▸ Set exercise
Answer these from the passage on modeling light and nanoantennas:
1. Which algorithm solves both the surface and the volume integral equations?
2. Which of the two kinds of modes is frequency independent?
3. What causes the asymmetric line, or Fano resonance, in a nanoantenna's scattering spectrum?
## Begin Text passage
The general physics of the interaction between electromagnetic fields and the collective oscillations of free electrons in a metal can be described by Maxwell’s equations. This physical observation enables the reuse of traditional numerical techniques developed within the microwave community. On the one hand, well packaged in commercial solvers, differential equation‐based techniques, the finite difference time domain (FDTD) method [12], and the finite element method (FEM) [13], to name a few, are widely employed by experimental physicists. On the other hand, integral equation‐based techniques [14], where the light‐nanoantenna interaction is mathematically depicted by surface integral equations (SIEs) or volume integral equations (VIEs), are also of essential importance. Since an integral equation involves a pre‐calculated Green’s function (analytically known) and only targets the scatterers, that is, the nanoantennas, it can provide an unbeatable accuracy, efficiency, and physical clarity compared to their differential equation counterpart.

To reach an integral equation formalism, one may start from the equivalence principle, match the electromagnetic field at the nanoantenna’s boundary, and obtain surface integral equations. Another possibility is to use the volume equivalence principle. The nanoparticles are replaced by equivalent‐induced electric polarization currents. With discretized boundaries or bodies, both the surface integral equation and the volume integral equation can be subsequently solved by the method of moments (MoMs) algorithm [15].

In this chapter, we solely focus on the volume integral equation formalism. A review of the surface integral equation formalism will be presented separately in the future. This chapter is organized as follows. In Section 2, under the local response material assumption, we formulate the interaction between light and a nanoantenna, which is of an arbitrary shape immersed in a generic environment composed of several dielectric regions, in terms of a volume integral equation. Then, the volume integral equation is solved by the method of moments algorithm. To validate our implementation and demonstrate its diversity, simulation results are contrasted with a wide range of experimental data.

In Section 3, the notions of eigenmodes and natural modes of a nanoantenna are presented. A mode is a fixed spatial distribution of some physical quantities (e.g., charge, current, electric field, magnetic field, etc.), and is only determined by the material, the geometry, and the environment of the structure. It is thus independent of the incident field. Two kinds of modes are introduced: eigenmodes and natural modes. While the eigenmodes are still frequency dependent, the natural modes are frequency independent. The latter represent the most fundamental properties of a structure. Different from a closed system (e.g., a cavity), the modes of an open system (i.e., a nanoantenna) are not necessarily orthogonal in an inner product sense. This implies a possible interference between the modes which is the very cause of the formation of an asymmetric line, that is, a Fano resonance, in a nanoantenna’s scattering spectrum.
## End Text passage
## Begin Extracted material
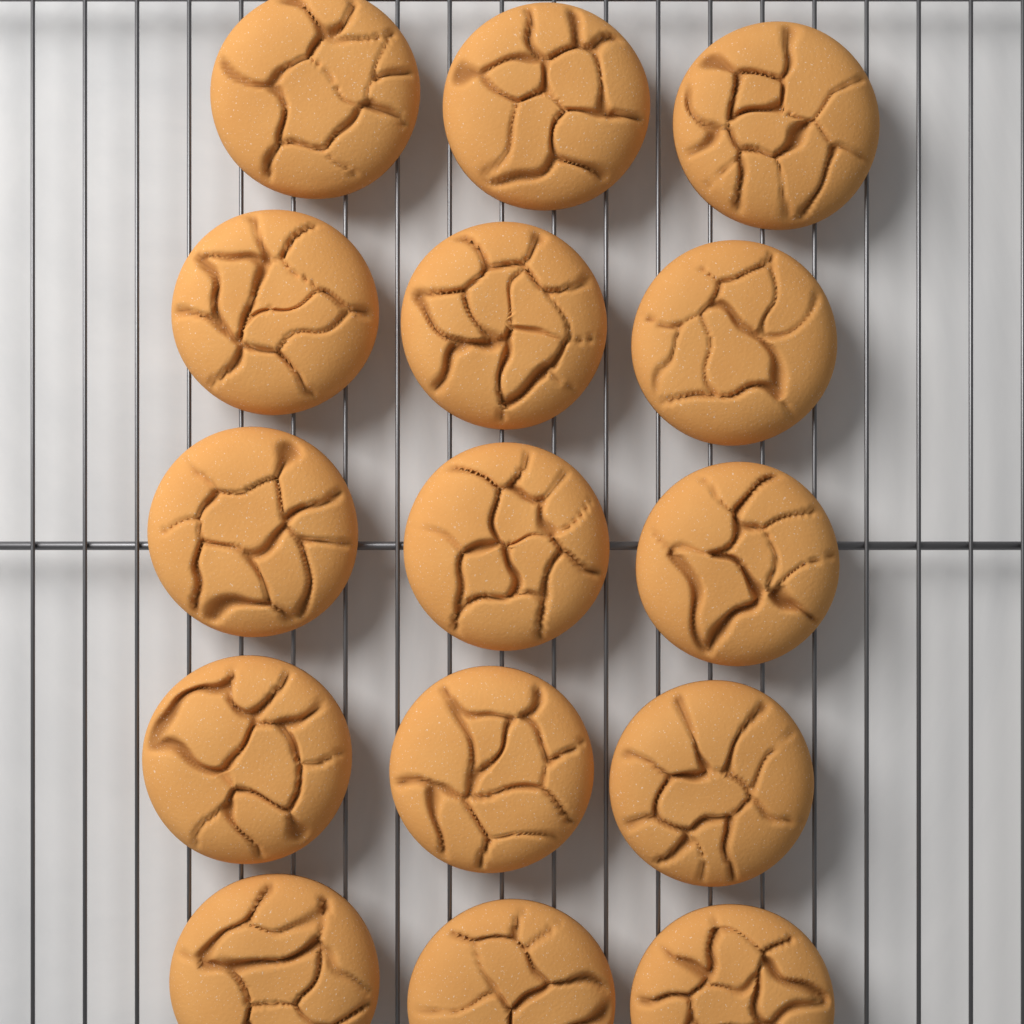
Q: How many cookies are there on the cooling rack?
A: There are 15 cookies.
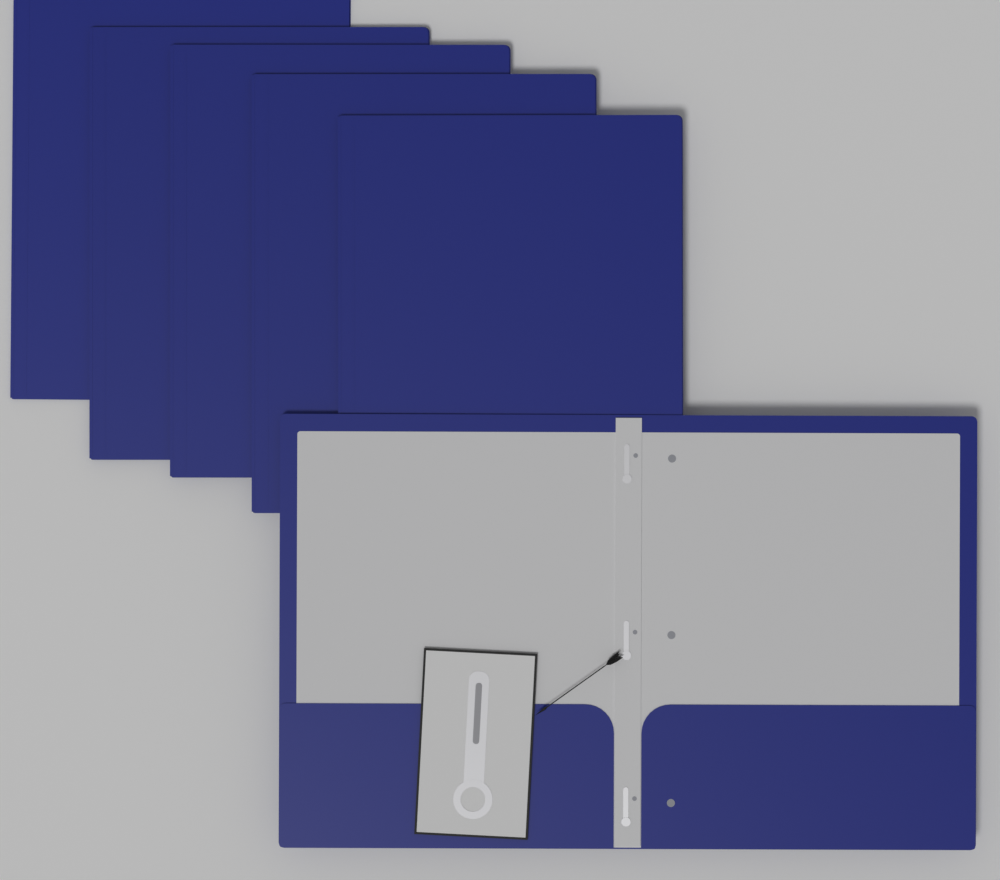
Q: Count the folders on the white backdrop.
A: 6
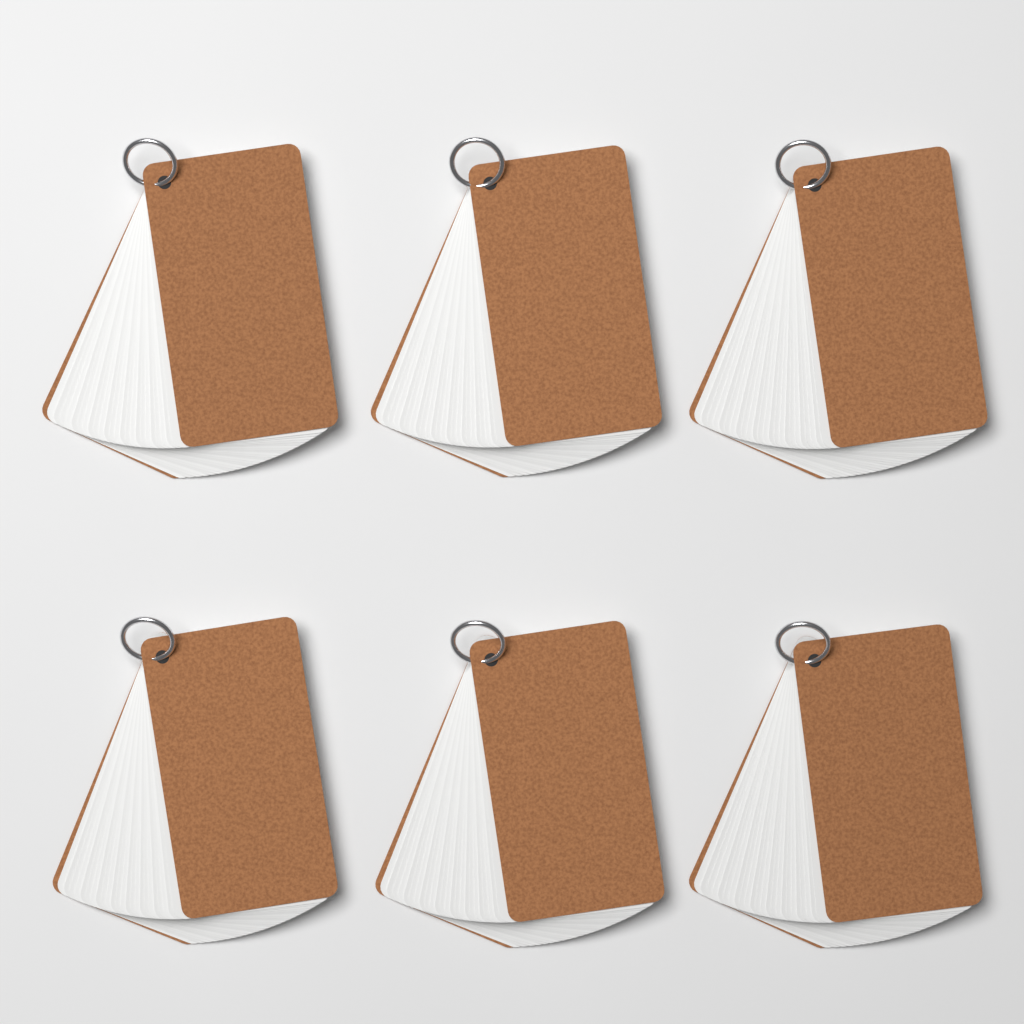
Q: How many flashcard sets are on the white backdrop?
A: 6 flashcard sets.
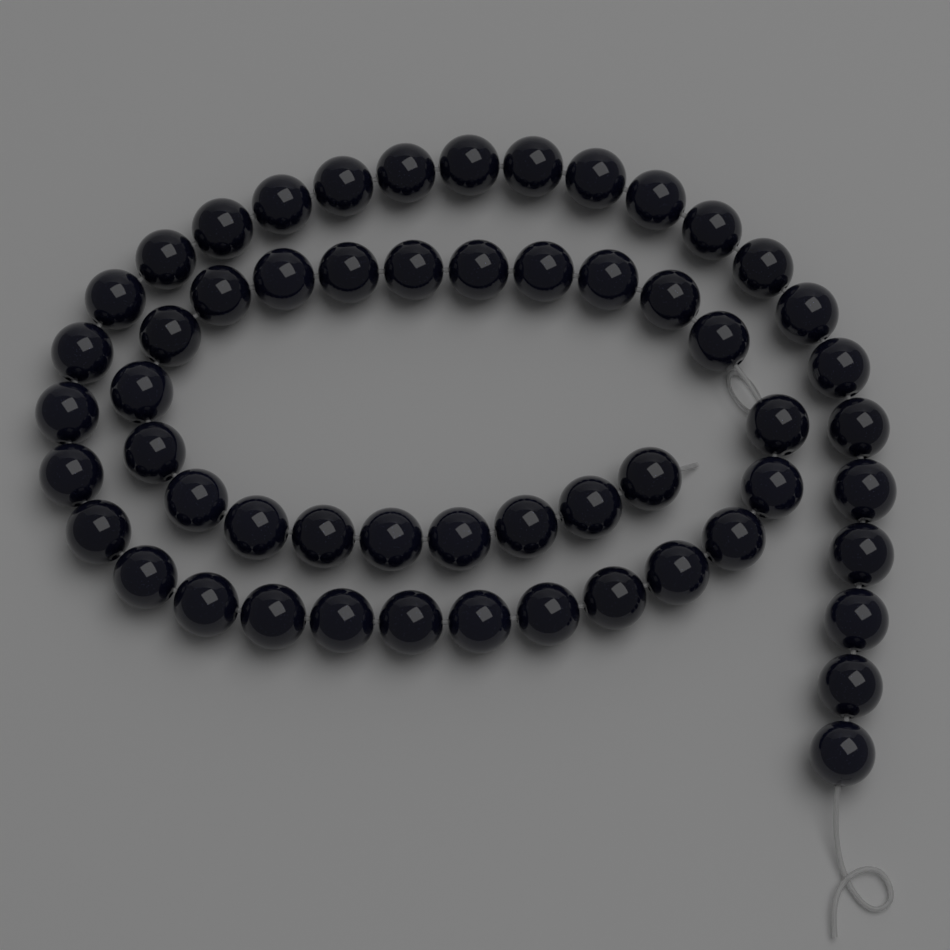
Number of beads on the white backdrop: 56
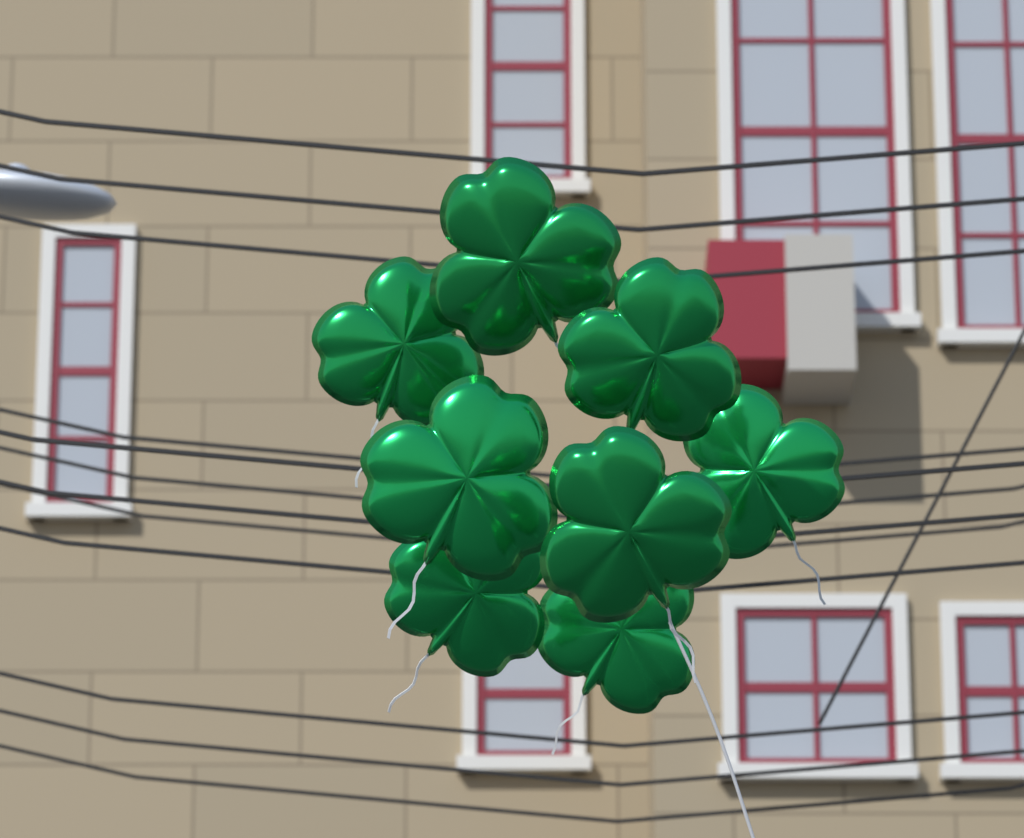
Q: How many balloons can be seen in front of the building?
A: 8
## End Extracted material
▸ Reply to the task
1. The method of moments (MoMs) algorithm.
2. Natural modes.
3. Possible interference between the modes, which are not necessarily orthogonal in an open system.